Did Najib just pocket the Malaysian election? Opposition uproar as Barisan Nasional forces through boundary changes
Prime minister uses majority to ensure drastic redrawing of constituency boundaries in Pakatan Harapan strongholds – firing the starting gun for general election and signalling dissolution of parliament within days

Malaysian Prime Minister Najib Razak’s government on Wednesday pushed through controversial changes to the country’s constituency boundaries, a move opposition lawmakers immediately slammed as an attempt to steal a general election expected to be held within weeks.

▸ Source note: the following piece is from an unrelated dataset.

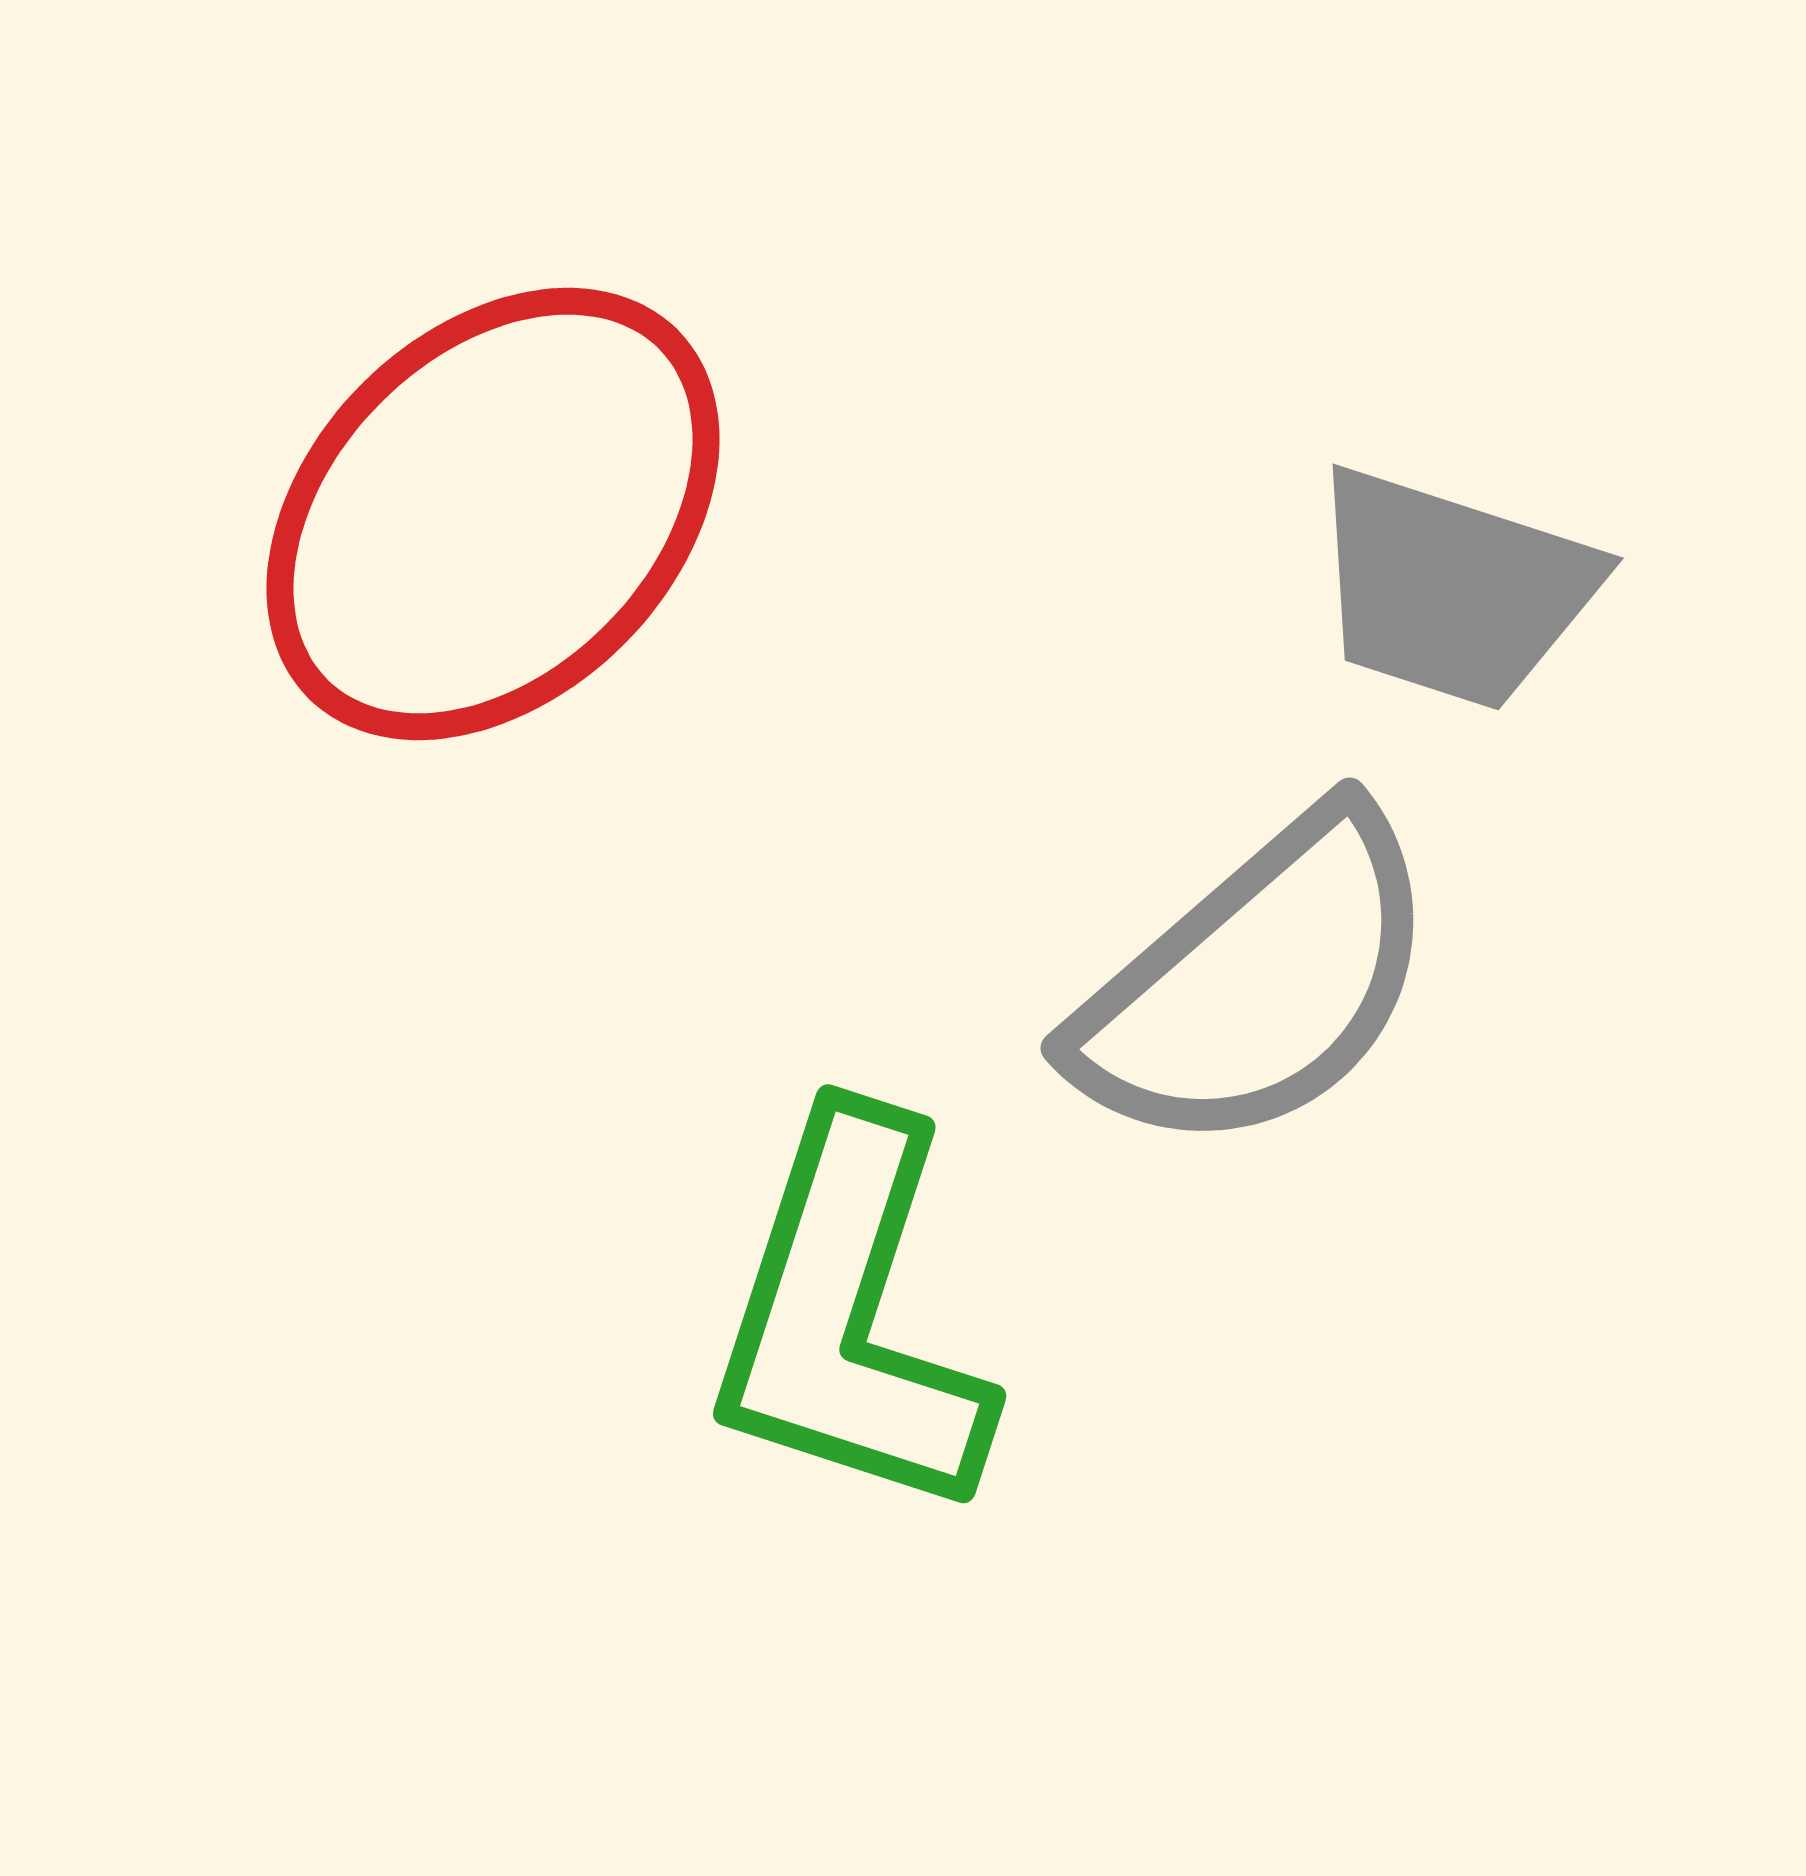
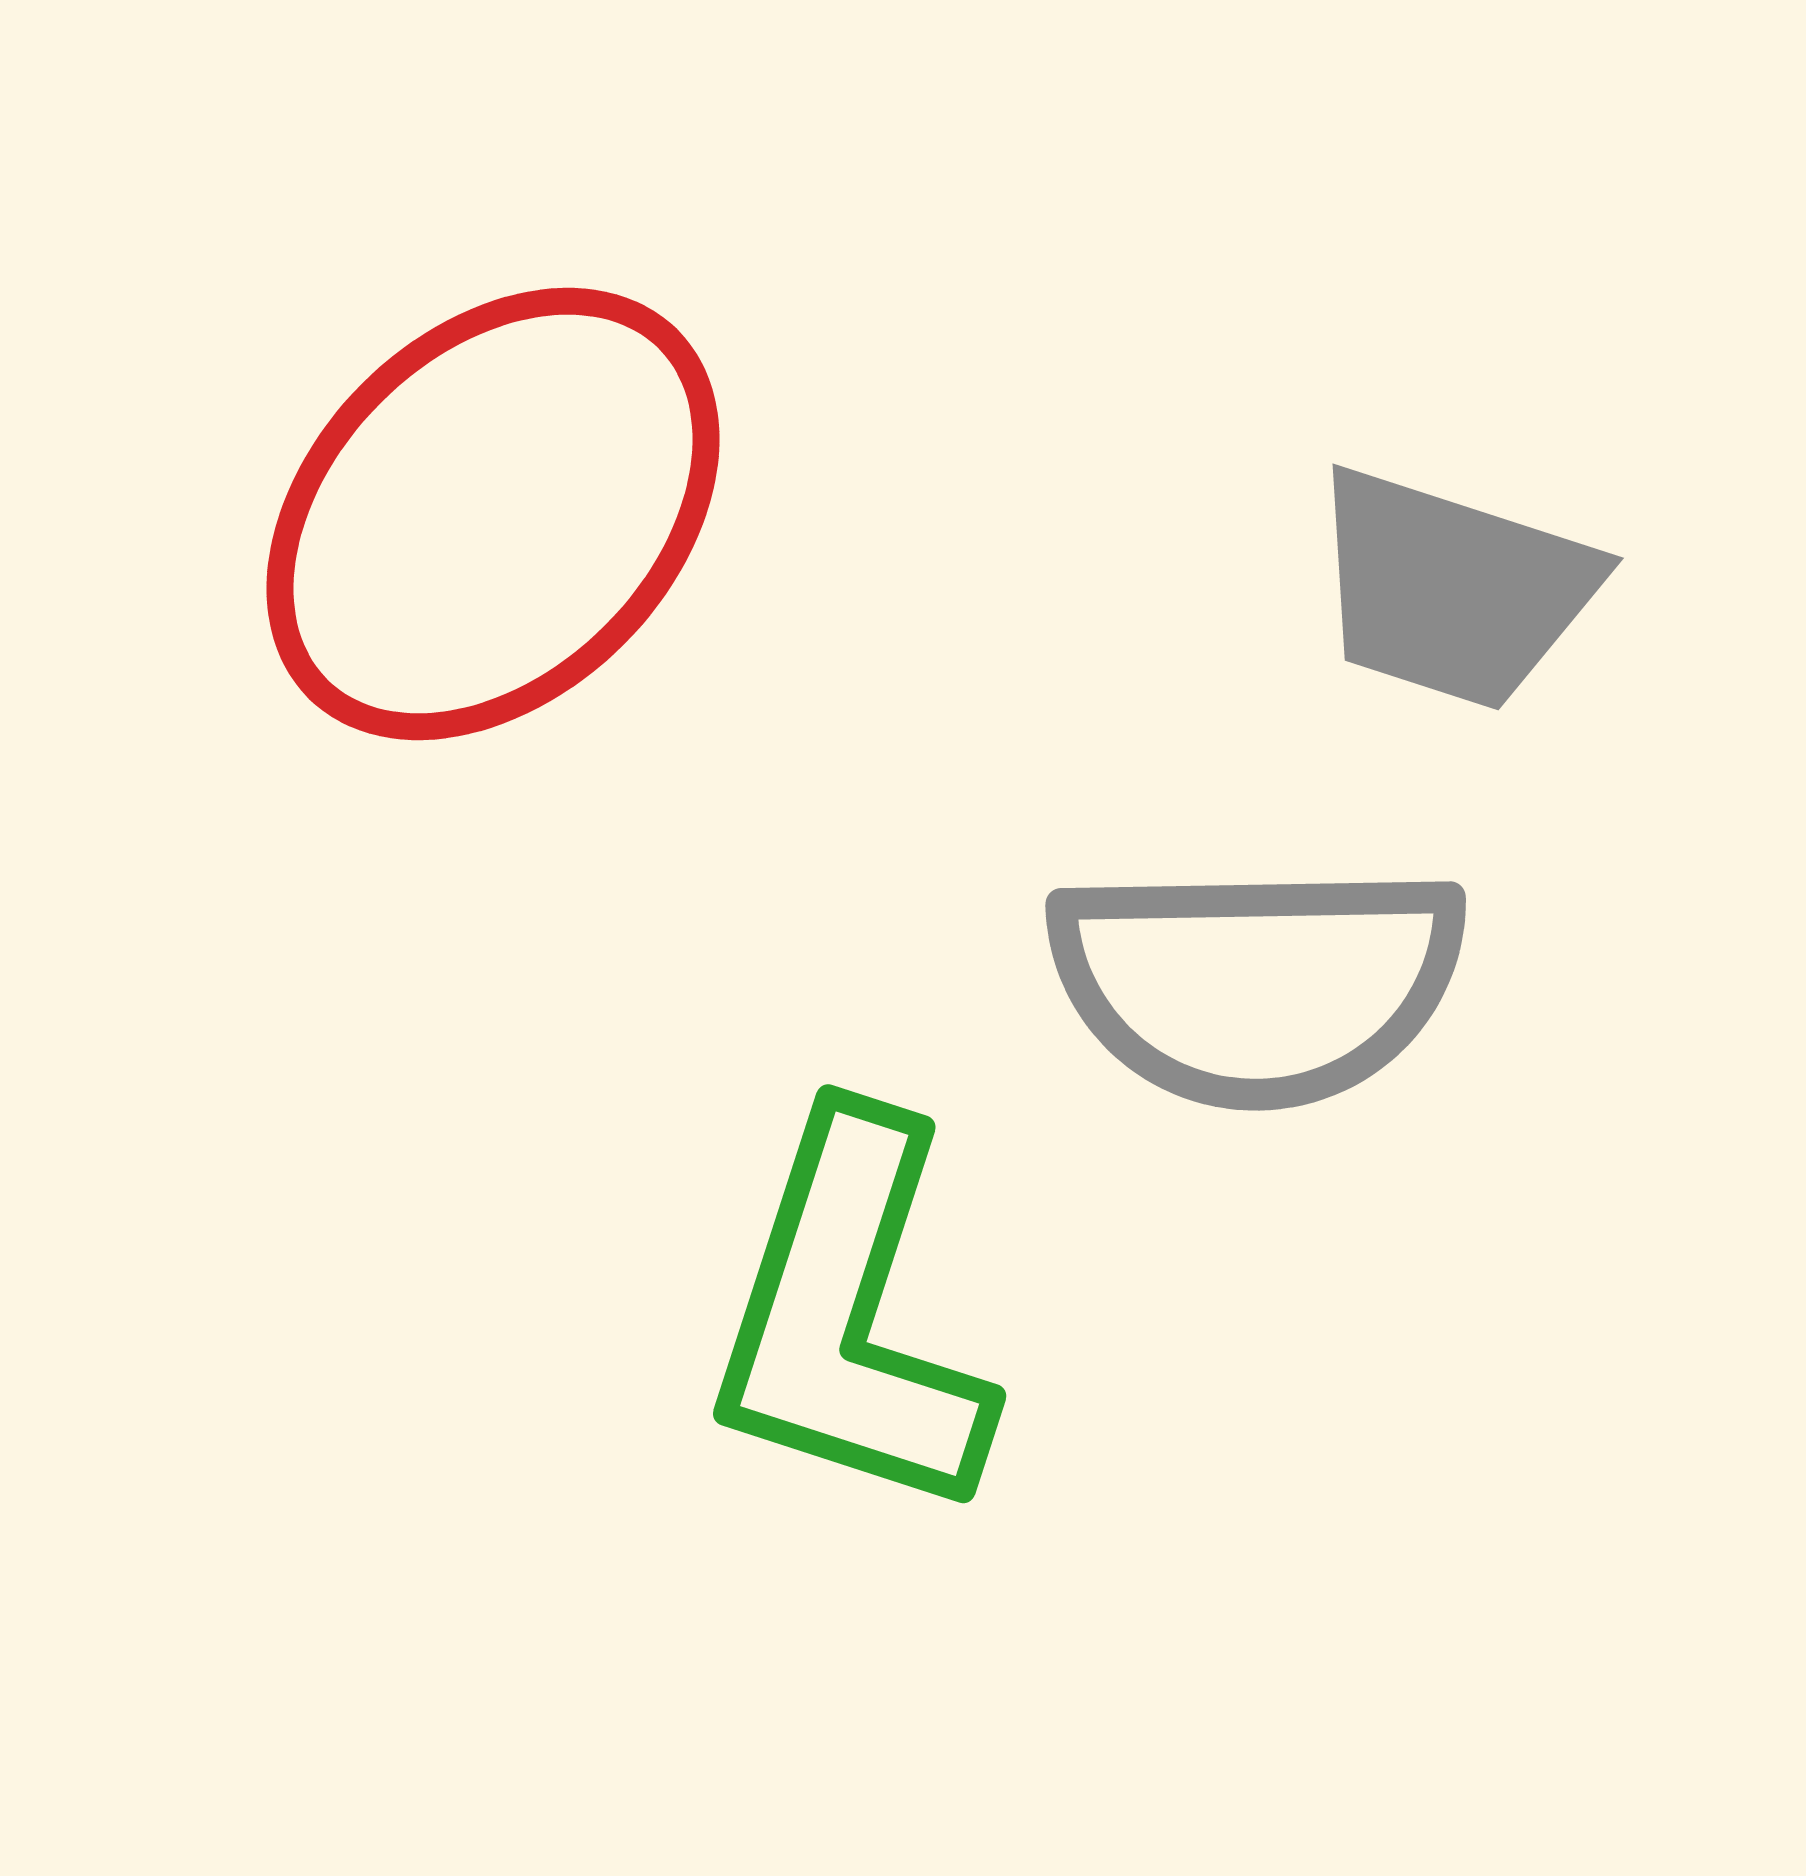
gray semicircle: rotated 40 degrees clockwise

Najib’s Barisan Nasional used its majority in the 222-seat legislature to force through the new constituency boundaries late in the afternoon, just hours after it was tabled.
The former premier Mahathir Mohamad, who leads the opposition after defecting from Barisan Nasional in 2016, said at a protest rally before the vote that “these coming elections will most certainly not be clean”.
At the event near parliament, Mahathir decried the premier as a “monster” and a “rogue” for forcing through the changes. The pro-democracy activist Maria Chin was quoted as saying the new electoral map was the “biggest cheating to ever happen”.

Inside the legislature’s chambers, Speaker of Parliament Pandikar Amin Mulia offered lawmakers ten minutes each to debate the issue, with a total of 14 lawmakers from both sides taking part.
Raucous proceedings saw opposition lawmakers hold up signs with the phrase “rise up to stop cheating,” when the speaker called for a vote.